A partir de ahí, Kasdan ayudaba a Volokine durante cada entrevista. No entendía ni una palabra de su conversación sobre los videojuegos, los personajes de las series de televisión o los nuevos modos de comunicación. Pero ese parecía ser el paso obligado para conseguir un auténtico intercambio entre el hombre y el niño. De todos modos, esa complicidad no llevaba a ningún sitio. Ni rastro de turbación. Ni una palabra que delatara el menor secreto.
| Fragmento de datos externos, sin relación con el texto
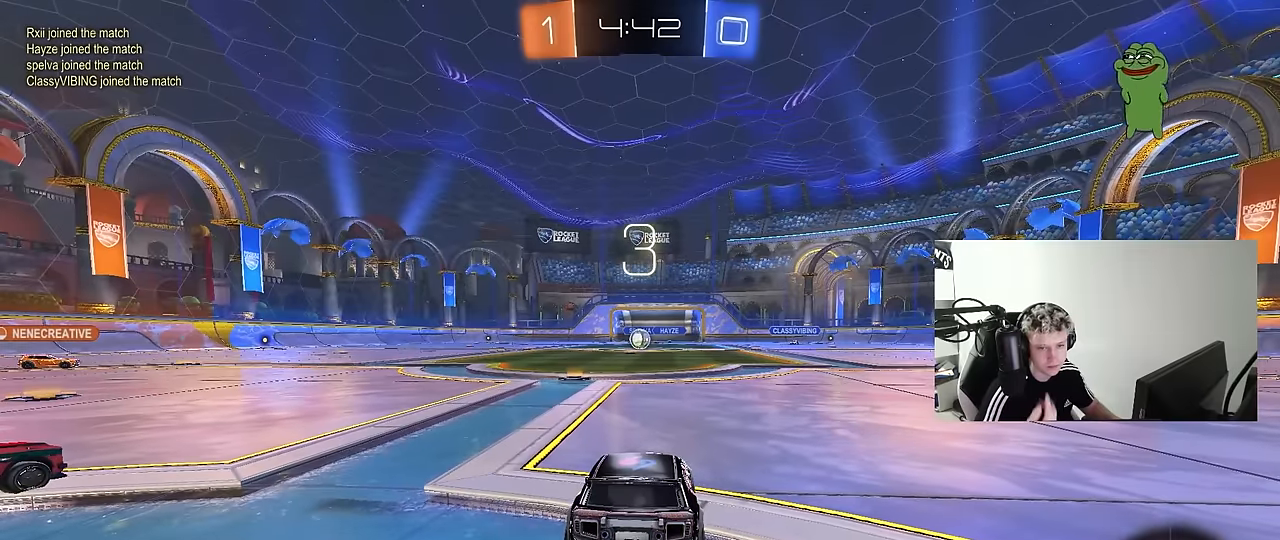
{"keys": [], "mouse": [], "mouse_move": "still", "events": []}
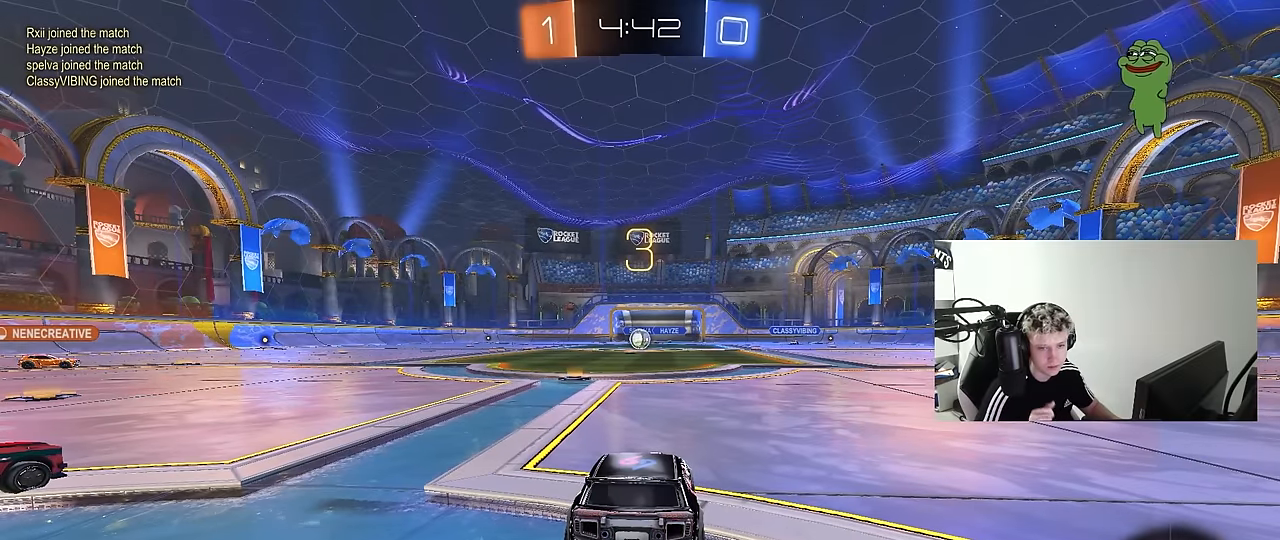
{"keys": [], "mouse": [], "mouse_move": "up", "events": [[283, "space", "down"], [433, "space", "up"]]}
Cinco menos cuarto. Ella Kareyan.
Instituto Condorcet, rue du Havre.
En el corazón del barrio de la estación de Saint-Lazare, el tráfico no cesaba de intensificarse. A medida que la tarde pasaba, los dos compañeros se hundían en un laberinto de piedras y de coches. Con las manos vacías una vez más.
A las seis, solo quedaba un niño para interrogar.
Timothée Avedikian, trece años, en Bagnolet.
Dudaron. Se había hecho de noche. Con los atascos, ese día ya no sacarían nada más en limpio.
Aun así, salieron pitando. En una investigación, no acabar con una lista es como no haberla empezado. Volokine no abría la boca. Kasdan se preguntó si ese día estéril era la razón de su mutismo o si los efectos del mono empezaban a mostrarse.
Porte de Bagnolet. Kasdan se arriesgó a tantear el terreno.
—¿Qué piensas de todo esto?
—Nada. Son opacos. O inocentes. Así de sencillo.
Surcaron Bagnolet. Periferia sombría. Periferia negra. Como pegada al asfalto. Timothée Avedikian ya había salido de la escuela. Kasdan tenía su dirección. Llegaron a la casa de la rue Paul-Vaillant-Couturier.